• _Check your understanding_
- a) In the text on science fiction's secret history, what word is Kepler said to have coined?
- b) Reproduce the part of the text on science fiction's secret history starting at "Kepler is known" and ending at "principle of eyeglasses.".
- c) According to the text on science fiction's secret history, why has Kepler been called the founder of modern optics?

• _Text block_
What emerges is an image of science fiction and fantasy both as it is, but also as it could have been—and still might be. Speculative fiction is a genre of ideas, and the only limit to its potential is how far we’re willing to eagerly and patiently explore its threads—even the ones that, like those illuminated here, are a little bit fragile and tough to unwind.
Within these pages, dozens of contributors delve into underappreciated works, discuss their own creative influences, and share their favorite obscure pieces of SFF lore. Such multiplicity is inherent and necessary. Because above all, this is not the secret history, but a secret history. For every story surfaced here, there are a dozen still buried. For every creator finally receiving their belated due, another waits patiently to be rediscovered. Our history is always evolving. And—as we discover and rediscover how we got to where we are—our genre’s future is always evolving, too.
Fiolxhilde summons a daemon from Lavania to transport herself and her son to the moon. Original illustration by Jeremy Zerfoss, 2018.
LITERATURE
We all know the famous story of how, in 1816, a nineteen-year-old girl named Mary Shelley invent
ed science fiction. It was a gloomy and wet summer retreat at Lake Geneva. The party included Mary’s new husband, the philosopher and poet Percy Bysshe Shelley, along with their friend, famous Romantic poet Lord Byron. To amuse themselves, they began inventing ghost stories by the fire. Spurred by the dreary atmosphere, the stimulating conversation, and her vivid dreams, Shelley invented a modern twist on the classic ghost story—and a new genre was born. Frankenstein; Or, The Modern Prometheus was published in 1818.
But the story of science fiction hardly begins or ends there. Its seeds were planted in much earlier eras, in every culture’s mythological tales of supernatural beings and otherworldly planes. Its future was shaped by many creators and influencers who, intentionally or not-so-intentionally, gave the genre a push in one direction or another. Their contributions may not be so well-known, but they are no less worthy.
And then there are the forks in the road; the inflection points whose impact on the genre is only recognized much later. What if the weather had been fine that summer in 1816, and ghost stories were abandoned for pleasant days by the lake? Through secret history, we also explore these inflection points . . . and the stories that could have been.
Kepler’s Proto–Science Fiction Manuscript Somnium and Its Legal Consequences
Johannes Kepler (1571–1630) was a German mathematician and astronomer who played an essential role in the scientific revolution of the seventeenth century. He also wrote a work of proto–science fiction that landed his own mother in jail.
Kepler is known today for his laws of planetary motion, which set the stage for modern astronomy. He correctly proposed that planets travel in elliptical orbits (although he incorrectly imagined these orbits all occurred on the same plane). He was the first to explain that the gravitational pull of the Moon is what causes the ocean’s tides. He even coined the word satellite.
As a literal Renaissance Man, Kepler’s scientific contributions went well beyond astronomy. He’s also been called the founder of modern optics, as he developed significant theories of refraction and depth perception, and even the principle of eyeglasses.

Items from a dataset
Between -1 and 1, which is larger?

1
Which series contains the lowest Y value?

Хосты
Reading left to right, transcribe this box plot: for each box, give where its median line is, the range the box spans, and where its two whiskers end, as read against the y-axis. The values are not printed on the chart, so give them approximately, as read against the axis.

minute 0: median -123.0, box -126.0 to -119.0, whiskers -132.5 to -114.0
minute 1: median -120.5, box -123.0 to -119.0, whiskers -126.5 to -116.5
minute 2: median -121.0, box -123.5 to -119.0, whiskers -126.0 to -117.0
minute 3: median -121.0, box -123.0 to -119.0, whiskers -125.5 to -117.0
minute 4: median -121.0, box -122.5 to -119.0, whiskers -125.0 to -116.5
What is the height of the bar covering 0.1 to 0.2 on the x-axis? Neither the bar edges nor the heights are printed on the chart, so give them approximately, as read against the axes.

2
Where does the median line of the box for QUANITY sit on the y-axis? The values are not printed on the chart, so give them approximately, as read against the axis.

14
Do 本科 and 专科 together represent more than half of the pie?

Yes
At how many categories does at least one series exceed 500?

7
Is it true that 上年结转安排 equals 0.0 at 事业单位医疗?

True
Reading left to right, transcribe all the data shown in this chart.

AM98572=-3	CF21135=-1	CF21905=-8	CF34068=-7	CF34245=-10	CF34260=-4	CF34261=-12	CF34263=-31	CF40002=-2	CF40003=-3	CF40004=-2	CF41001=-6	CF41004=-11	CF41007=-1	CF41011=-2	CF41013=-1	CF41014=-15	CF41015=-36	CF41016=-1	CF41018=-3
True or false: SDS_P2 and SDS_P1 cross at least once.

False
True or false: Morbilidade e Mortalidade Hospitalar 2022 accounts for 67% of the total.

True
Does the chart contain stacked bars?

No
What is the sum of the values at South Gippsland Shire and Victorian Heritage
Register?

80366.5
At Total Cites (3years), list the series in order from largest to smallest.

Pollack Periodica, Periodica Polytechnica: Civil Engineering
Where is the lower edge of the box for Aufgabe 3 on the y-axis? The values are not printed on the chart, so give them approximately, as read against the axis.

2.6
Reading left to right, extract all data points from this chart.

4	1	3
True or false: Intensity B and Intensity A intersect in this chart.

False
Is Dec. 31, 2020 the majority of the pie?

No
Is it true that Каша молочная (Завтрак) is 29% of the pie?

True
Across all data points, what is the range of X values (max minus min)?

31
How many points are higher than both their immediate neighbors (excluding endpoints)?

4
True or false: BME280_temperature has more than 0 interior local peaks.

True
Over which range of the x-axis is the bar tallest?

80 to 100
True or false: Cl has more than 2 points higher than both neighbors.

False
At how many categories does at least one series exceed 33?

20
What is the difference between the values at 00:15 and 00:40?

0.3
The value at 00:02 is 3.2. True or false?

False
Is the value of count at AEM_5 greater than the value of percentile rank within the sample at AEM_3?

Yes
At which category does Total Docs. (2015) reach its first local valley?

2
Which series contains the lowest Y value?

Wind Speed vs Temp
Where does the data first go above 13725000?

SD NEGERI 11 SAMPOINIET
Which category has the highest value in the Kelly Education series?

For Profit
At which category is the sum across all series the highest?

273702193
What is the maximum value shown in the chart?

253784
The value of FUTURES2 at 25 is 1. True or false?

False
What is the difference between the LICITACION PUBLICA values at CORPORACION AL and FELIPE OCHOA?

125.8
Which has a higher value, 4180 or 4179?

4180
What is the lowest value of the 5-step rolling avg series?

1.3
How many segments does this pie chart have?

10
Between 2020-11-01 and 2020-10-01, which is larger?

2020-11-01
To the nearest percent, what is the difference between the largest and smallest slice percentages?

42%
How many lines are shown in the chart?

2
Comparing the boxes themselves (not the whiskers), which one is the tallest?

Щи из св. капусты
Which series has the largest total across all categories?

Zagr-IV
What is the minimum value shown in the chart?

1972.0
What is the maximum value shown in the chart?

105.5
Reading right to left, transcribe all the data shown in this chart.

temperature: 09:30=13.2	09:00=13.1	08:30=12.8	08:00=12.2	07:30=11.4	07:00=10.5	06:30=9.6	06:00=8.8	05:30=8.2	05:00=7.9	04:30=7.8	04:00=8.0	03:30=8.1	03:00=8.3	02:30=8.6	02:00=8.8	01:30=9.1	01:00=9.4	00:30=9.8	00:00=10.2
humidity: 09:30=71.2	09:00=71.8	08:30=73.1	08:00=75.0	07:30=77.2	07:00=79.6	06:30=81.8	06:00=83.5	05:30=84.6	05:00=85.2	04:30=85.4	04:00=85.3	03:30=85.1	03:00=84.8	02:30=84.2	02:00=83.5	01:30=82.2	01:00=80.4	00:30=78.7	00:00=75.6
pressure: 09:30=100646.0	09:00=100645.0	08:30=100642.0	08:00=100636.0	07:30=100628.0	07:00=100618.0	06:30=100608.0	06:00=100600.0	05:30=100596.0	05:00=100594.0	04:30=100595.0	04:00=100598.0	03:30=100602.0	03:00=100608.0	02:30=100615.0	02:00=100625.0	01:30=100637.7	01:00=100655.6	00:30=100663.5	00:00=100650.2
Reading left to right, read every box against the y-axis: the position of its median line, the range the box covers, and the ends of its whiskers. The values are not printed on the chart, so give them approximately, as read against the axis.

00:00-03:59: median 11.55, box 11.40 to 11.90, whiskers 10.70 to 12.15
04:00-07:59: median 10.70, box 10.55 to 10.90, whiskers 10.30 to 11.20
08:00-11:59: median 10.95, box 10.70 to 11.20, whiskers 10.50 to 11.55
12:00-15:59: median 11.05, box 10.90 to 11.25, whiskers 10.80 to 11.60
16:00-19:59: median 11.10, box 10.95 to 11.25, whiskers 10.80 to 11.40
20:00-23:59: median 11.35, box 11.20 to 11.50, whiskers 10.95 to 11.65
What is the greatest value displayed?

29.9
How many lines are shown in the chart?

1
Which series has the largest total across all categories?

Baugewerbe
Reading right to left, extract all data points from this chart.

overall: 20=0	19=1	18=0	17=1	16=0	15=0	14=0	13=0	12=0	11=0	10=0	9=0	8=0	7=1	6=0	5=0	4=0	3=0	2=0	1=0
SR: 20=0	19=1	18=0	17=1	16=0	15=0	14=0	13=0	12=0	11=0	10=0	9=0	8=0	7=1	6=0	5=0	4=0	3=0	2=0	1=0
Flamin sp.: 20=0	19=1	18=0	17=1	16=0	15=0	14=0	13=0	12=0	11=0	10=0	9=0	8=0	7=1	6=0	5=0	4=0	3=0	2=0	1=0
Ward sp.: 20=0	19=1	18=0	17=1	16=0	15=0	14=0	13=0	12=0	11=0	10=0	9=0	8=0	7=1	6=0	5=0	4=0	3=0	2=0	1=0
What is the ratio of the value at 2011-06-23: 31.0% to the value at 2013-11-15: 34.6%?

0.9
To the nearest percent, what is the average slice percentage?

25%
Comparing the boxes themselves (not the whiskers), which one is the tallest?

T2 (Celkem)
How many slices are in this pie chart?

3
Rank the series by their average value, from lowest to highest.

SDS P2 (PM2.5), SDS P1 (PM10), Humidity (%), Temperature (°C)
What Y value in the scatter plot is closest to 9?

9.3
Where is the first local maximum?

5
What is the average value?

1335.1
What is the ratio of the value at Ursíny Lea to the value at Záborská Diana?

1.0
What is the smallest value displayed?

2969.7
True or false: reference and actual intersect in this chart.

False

• _Responses to the tasks_
- a) Satellite.

- b)
Kepler is known today for his laws of planetary motion, which set the stage for modern astronomy. He correctly proposed that planets travel in elliptical orbits (although he incorrectly imagined these orbits all occurred on the same plane). He was the first to explain that the gravitational pull of the Moon is what causes the ocean’s tides. He even coined the word satellite.
As a literal Renaissance Man, Kepler’s scientific contributions went well beyond astronomy. He’s also been called the founder of modern optics, as he developed significant theories of refraction and depth perception, and even the principle of eyeglasses.

- c) He developed significant theories of refraction and depth perception, and even the principle of eyeglasses.